Since I first challenged all of us at AUB to become more intellectually accomplished than we are economically elite, we have almost trebled the number of students on full scholarships, with almost a quarter of our community enjoying that privilege this last academic year, the highest number on record for fifty years. In the Lebanese parliamentary elections of May 15, 2022, seven AUB faculty members from four faculties stood as candidates, all conducting themselves with courage, integrity, and equipoise. In five years since restoring tenure to AUB for the first time in 33 years, 200 faculty members have earned this vital protection of academic excellence.
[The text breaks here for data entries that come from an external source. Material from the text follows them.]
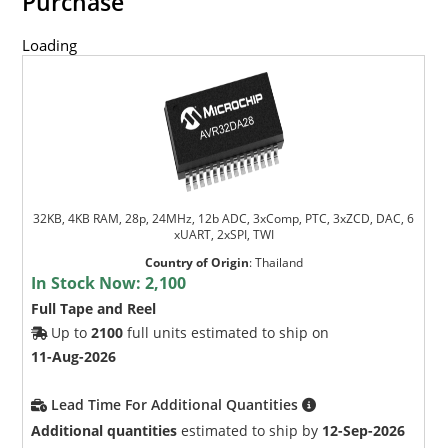
Purchase
Loading
32KB, 4KB RAM, 28p, 24MHz, 12b ADC, 3xComp, PTC, 3xZCD, DAC, 6
xUART, 2xSPI, TWI
Country of Origin
:
Thailand
In Stock Now:
2,100
Full Tape and Reel
Up to
2100
full units estimated to ship on
11-Aug-2026
Lead Time For Additional Quantities
Additional quantities
estimated to ship by
12-Sep-2026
And as I told our new graduates, the ties that bind them to AUB are far more tensile than they might imagine. I also reminded them that time is ephemeral, but that as the Reverend Martin Luther King stated in 1968 at the National Cathedral in Washington, DC just a few weeks before he was assassinated: “The arc of the moral universe bends towards justice.” For many of them, the arc may seem imperceptible, but I am confident they will learn over time that it indeed bends inexorably toward justice. It is vital to acknowledge that justice on earth does not occur absent effort. We must all contribute to bending the arc of that moral universe in the direction of social and environmental justice.

Anne Brontë published two novels in her short life. In Agnes Grey, she speaks about human resilience: “The ties that bind us to life are tougher than you imagine, or than anyone can who has not felt how roughly they may be pulled without breaking.” All of us living in Lebanon these past few years have felt near the breaking point. But by sticking together and sticking up for each other, by holding fast to the “ties that bind,” we can weather any storm.

Undoubtedly, our graduates will face further challenges, but they will not face them alone. They have built deep and binding ties to the American University of Beirut and its community, both here and abroad. More than 75,000 alumni and legions of friends and allies of this university await, ready to help them forge their own personal paths. They too savor the ties that bind.